[Recorded data]
——————

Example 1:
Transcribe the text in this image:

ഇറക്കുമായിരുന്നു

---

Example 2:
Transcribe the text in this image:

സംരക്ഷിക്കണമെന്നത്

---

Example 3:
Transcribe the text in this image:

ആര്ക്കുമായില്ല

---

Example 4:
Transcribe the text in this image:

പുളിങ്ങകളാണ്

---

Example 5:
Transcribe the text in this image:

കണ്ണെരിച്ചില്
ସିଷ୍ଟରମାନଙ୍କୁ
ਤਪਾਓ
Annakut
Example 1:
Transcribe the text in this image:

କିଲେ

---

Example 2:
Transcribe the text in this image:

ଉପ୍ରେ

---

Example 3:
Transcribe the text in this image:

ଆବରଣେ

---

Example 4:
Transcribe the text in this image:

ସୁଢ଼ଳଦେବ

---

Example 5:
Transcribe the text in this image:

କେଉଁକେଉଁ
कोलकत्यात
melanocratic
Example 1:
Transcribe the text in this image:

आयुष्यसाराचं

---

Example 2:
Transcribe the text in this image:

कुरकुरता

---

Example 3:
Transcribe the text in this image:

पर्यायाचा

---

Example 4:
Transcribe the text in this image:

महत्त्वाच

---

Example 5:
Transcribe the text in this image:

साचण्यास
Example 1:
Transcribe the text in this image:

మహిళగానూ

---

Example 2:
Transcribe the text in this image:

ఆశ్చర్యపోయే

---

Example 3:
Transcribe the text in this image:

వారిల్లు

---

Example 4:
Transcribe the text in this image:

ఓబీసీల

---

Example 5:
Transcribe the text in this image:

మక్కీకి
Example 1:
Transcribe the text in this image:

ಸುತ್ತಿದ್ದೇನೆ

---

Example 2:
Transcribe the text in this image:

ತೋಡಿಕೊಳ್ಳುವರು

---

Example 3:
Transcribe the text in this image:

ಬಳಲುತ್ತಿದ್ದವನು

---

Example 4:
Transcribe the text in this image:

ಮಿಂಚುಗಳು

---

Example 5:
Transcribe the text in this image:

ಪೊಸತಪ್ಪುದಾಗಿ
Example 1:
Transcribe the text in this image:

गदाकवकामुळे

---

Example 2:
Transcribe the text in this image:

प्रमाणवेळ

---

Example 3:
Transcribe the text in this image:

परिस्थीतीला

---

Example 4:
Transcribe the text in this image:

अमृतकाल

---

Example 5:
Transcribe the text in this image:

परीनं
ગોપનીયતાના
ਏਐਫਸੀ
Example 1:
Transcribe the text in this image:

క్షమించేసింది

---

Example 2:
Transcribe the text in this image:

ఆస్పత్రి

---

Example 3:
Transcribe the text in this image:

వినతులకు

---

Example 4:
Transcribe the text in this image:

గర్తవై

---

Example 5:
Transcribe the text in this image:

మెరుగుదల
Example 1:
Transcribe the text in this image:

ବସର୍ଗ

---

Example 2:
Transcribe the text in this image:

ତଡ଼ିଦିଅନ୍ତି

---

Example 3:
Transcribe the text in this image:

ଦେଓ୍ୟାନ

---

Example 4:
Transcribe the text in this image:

——————

- **WHAT TO DO**
Each entry should be written out again exactly, with no word left out.

- **RESULT OF THE TASK**
Example 1:
Transcribe the text in this image:

ഇറക്കുമായിരുന്നു

---

Example 2:
Transcribe the text in this image:

സംരക്ഷിക്കണമെന്നത്

---

Example 3:
Transcribe the text in this image:

ആര്ക്കുമായില്ല

---

Example 4:
Transcribe the text in this image:

പുളിങ്ങകളാണ്

---

Example 5:
Transcribe the text in this image:

കണ്ണെരിച്ചില്
ସିଷ୍ଟରମାନଙ୍କୁ
ਤਪਾਓ
Annakut
Example 1:
Transcribe the text in this image:

କିଲେ

---

Example 2:
Transcribe the text in this image:

ଉପ୍ରେ

---

Example 3:
Transcribe the text in this image:

ଆବରଣେ

---

Example 4:
Transcribe the text in this image:

ସୁଢ଼ଳଦେବ

---

Example 5:
Transcribe the text in this image:

କେଉଁକେଉଁ
कोलकत्यात
melanocratic
Example 1:
Transcribe the text in this image:

आयुष्यसाराचं

---

Example 2:
Transcribe the text in this image:

कुरकुरता

---

Example 3:
Transcribe the text in this image:

पर्यायाचा

---

Example 4:
Transcribe the text in this image:

महत्त्वाच

---

Example 5:
Transcribe the text in this image:

साचण्यास
Example 1:
Transcribe the text in this image:

మహిళగానూ

---

Example 2:
Transcribe the text in this image:

ఆశ్చర్యపోయే

---

Example 3:
Transcribe the text in this image:

వారిల్లు

---

Example 4:
Transcribe the text in this image:

ఓబీసీల

---

Example 5:
Transcribe the text in this image:

మక్కీకి
Example 1:
Transcribe the text in this image:

ಸುತ್ತಿದ್ದೇನೆ

---

Example 2:
Transcribe the text in this image:

ತೋಡಿಕೊಳ್ಳುವರು

---

Example 3:
Transcribe the text in this image:

ಬಳಲುತ್ತಿದ್ದವನು

---

Example 4:
Transcribe the text in this image:

ಮಿಂಚುಗಳು

---

Example 5:
Transcribe the text in this image:

ಪೊಸತಪ್ಪುದಾಗಿ
Example 1:
Transcribe the text in this image:

गदाकवकामुळे

---

Example 2:
Transcribe the text in this image:

प्रमाणवेळ

---

Example 3:
Transcribe the text in this image:

परिस्थीतीला

---

Example 4:
Transcribe the text in this image:

अमृतकाल

---

Example 5:
Transcribe the text in this image:

परीनं
ગોપનીયતાના
ਏਐਫਸੀ
Example 1:
Transcribe the text in this image:

క్షమించేసింది

---

Example 2:
Transcribe the text in this image:

ఆస్పత్రి

---

Example 3:
Transcribe the text in this image:

వినతులకు

---

Example 4:
Transcribe the text in this image:

గర్తవై

---

Example 5:
Transcribe the text in this image:

మెరుగుదల
Example 1:
Transcribe the text in this image:

ବସର୍ଗ

---

Example 2:
Transcribe the text in this image:

ତଡ଼ିଦିଅନ୍ତି

---

Example 3:
Transcribe the text in this image:

ଦେଓ୍ୟାନ

---

Example 4:
Transcribe the text in this image:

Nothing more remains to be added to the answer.